Et le bilan est accablant : "Non seulement, les modestes progrès réalisés ces dernières années vers la parité ont été gommés, mais en plus les femmes 'qui ont télétravaillé ont aussi assumé davantage de tâches, notamment auprès des enfants'".
"Le gouvernement a mis en place un index sur l'égalité professionnelle qui félicite la majorité des entreprises françaises, comme si les écarts de salaires n'étaient plus un sujet en France", déplore Sandra Lhote-Fernandes, responsable du plaidoyer droits des femmes d'Oxfam France, dans un rapport réalisé sur la "grande cause du quinquennat" d'Emmanuel Macron que devait être l'égalité femmes-hommes.
"Il allonge le congé paternité qui, sans être obligatoire, reste bien inférieur aux standards de voisins européens. Le bilan regorge d'exemples de demi-mesures", constate-t-elle. Et "en matière de droits des femmes, les demi-mesures ne suffisent pas", martèle de son côté Anne-Cécile Mailfert, fondatrice de la Fondation des Femmes.
A la maison comme au boulot, les mères et conjointes continuent de trimer, planifier, penser davantage à la gestion du foyer que leur partenaire. Plus encore depuis les restrictions liées au Covid. Pour citer quelques chiffres, rien qu'en 2018, 8 femmes sur 10 affirmaient être concernées, dans un sondage de l'Ipsos.
Jean-Claude Kaufmann, sociologue au CNRS, définit le phénomène par "le fait de devoir penser à mille choses à la fois pour la famille, de prévoir, d'organiser l'essentiel de ce qui se passe dans la maison. Tout cela en pensant bien sûr à leur travail. C'est la thématique bien connue de la double-journée."
Un terme qu'il considère "cristallisateur d'une condition féminine qui désigne un problème central même s'il est mal identifié et mal compris par leur propre conjoint : 61% des hommes n'ont pas conscience de la charge mentale domestique des femmes selon cette étude".
Parmi les récents exemples en date de sexisme en direct : les interventions multiples du misogyne Eric Zemmour, mais pas seulement. On se souvient de la sortie du Premier ministre Jean Castex, qui a jugé bon de qualifier la journaliste Léa Salamé de "stagiaire" sur le plateau d'On est en direct, sur France 2. Ou plus récemment encore, l'écoeurant "Calmez-vous madame, ça va bien se passer", du ministre de l'Intérieur Gérald Darmanin à Apolline de Malherbe.

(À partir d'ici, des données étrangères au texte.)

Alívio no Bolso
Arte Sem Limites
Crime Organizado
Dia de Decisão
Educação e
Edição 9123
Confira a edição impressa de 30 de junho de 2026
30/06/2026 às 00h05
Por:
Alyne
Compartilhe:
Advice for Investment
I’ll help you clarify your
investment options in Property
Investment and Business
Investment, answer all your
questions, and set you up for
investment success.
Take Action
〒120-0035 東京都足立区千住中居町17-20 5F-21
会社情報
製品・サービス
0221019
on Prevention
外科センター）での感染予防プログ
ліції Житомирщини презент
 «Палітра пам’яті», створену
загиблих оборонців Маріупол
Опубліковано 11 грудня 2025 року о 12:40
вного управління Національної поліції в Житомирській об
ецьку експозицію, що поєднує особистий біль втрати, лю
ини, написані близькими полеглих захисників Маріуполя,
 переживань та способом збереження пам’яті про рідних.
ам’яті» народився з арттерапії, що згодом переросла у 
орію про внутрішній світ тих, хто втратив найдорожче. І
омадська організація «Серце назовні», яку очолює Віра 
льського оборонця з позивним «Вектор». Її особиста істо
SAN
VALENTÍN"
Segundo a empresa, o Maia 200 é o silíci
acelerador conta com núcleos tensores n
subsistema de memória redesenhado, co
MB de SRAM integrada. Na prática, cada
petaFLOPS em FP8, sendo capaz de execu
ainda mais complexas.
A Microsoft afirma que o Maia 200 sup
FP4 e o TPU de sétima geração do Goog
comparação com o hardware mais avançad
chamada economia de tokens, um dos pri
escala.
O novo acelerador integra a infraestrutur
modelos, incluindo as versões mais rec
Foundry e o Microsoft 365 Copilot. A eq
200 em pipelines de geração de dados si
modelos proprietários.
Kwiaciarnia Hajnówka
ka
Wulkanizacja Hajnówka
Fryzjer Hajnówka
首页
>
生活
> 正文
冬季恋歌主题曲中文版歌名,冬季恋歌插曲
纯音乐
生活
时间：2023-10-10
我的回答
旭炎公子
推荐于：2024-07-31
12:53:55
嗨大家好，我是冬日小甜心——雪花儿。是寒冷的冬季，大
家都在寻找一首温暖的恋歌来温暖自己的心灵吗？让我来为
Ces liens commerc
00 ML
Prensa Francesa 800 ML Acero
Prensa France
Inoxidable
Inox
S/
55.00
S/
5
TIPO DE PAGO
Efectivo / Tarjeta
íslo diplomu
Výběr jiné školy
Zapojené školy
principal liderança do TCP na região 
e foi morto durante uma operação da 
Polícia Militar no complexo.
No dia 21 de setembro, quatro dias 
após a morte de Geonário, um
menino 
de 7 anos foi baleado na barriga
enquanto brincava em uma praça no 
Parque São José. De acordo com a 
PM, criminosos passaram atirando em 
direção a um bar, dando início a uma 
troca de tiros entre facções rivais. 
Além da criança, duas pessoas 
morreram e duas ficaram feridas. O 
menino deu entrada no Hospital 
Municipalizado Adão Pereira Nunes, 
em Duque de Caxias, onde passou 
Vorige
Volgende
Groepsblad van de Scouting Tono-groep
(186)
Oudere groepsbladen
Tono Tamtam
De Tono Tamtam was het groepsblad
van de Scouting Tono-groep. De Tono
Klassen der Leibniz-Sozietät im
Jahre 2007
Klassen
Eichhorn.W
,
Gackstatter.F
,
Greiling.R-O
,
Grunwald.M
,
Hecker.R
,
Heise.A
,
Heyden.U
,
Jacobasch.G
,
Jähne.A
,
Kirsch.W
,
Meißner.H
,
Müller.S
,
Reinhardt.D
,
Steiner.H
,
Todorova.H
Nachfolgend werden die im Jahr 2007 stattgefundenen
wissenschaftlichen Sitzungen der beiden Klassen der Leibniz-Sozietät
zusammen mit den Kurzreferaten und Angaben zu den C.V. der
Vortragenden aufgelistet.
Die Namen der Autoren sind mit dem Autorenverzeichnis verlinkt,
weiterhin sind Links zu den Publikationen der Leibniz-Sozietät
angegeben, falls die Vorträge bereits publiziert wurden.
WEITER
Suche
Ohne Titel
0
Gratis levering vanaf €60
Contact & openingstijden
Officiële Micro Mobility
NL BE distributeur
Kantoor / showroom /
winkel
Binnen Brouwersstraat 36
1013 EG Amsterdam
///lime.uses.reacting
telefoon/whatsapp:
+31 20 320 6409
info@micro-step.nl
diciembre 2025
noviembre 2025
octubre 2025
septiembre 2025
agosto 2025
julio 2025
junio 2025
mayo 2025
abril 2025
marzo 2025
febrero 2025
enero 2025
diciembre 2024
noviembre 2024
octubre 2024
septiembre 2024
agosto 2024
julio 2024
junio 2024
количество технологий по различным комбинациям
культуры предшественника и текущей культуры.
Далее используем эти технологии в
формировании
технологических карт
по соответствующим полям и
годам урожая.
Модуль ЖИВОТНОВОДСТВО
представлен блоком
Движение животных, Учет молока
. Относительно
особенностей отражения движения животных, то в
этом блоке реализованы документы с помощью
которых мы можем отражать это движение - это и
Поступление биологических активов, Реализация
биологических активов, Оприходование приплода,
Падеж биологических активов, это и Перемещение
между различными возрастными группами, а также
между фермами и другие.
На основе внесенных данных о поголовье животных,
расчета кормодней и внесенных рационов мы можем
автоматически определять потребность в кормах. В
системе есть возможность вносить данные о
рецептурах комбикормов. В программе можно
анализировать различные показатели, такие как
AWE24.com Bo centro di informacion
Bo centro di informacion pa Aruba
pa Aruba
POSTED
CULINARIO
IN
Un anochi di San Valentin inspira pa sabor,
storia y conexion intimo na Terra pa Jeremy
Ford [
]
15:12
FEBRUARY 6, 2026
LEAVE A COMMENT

Et puis au-delà des mots dans la bouche des politiques ou des présentateur·ices, il y a la publicité.
Auprès de Terrafemina, l'autrice Rose Lamy (du compte Instagram "Préparez-vous pour la bagarre") analysait que ce sexisme ordinaire se déploie partout : "Le sexisme prend bien des formes et les discours progressistes ne sont pas toujours dépourvus de biais ou de croyances porteuses de violences. On s'en rend compte quand il s'agit d'évoquer les violences sexistes et sexuelles."
Et l'impact à travers l'écran jusque dans la société est visible.
Dehors, l'insécurité est permanente. En témoignent les femmes et minorités de genre, mais aussi différents rapports. 100 % des utilisatrices des transports en commun y auraient ainsi été victimes de harcèlement, révèle le Haut Conseil à l'égalité femmes-hommes, et 81 % des femmes auraient déjà subi du harcèlement sexuel dans les lieux publics, selon l'Ipsos.
A-t-on vraiment besoin d'en dire plus ? Pour toutes ces raisons et bien d'autres, la mobilisation est essentielle. Qu'il s'agisse d'en parler, de manifester ou de s'éduquer. Et en 2022 plus que jamais, cet engagement ne peut pas attendre.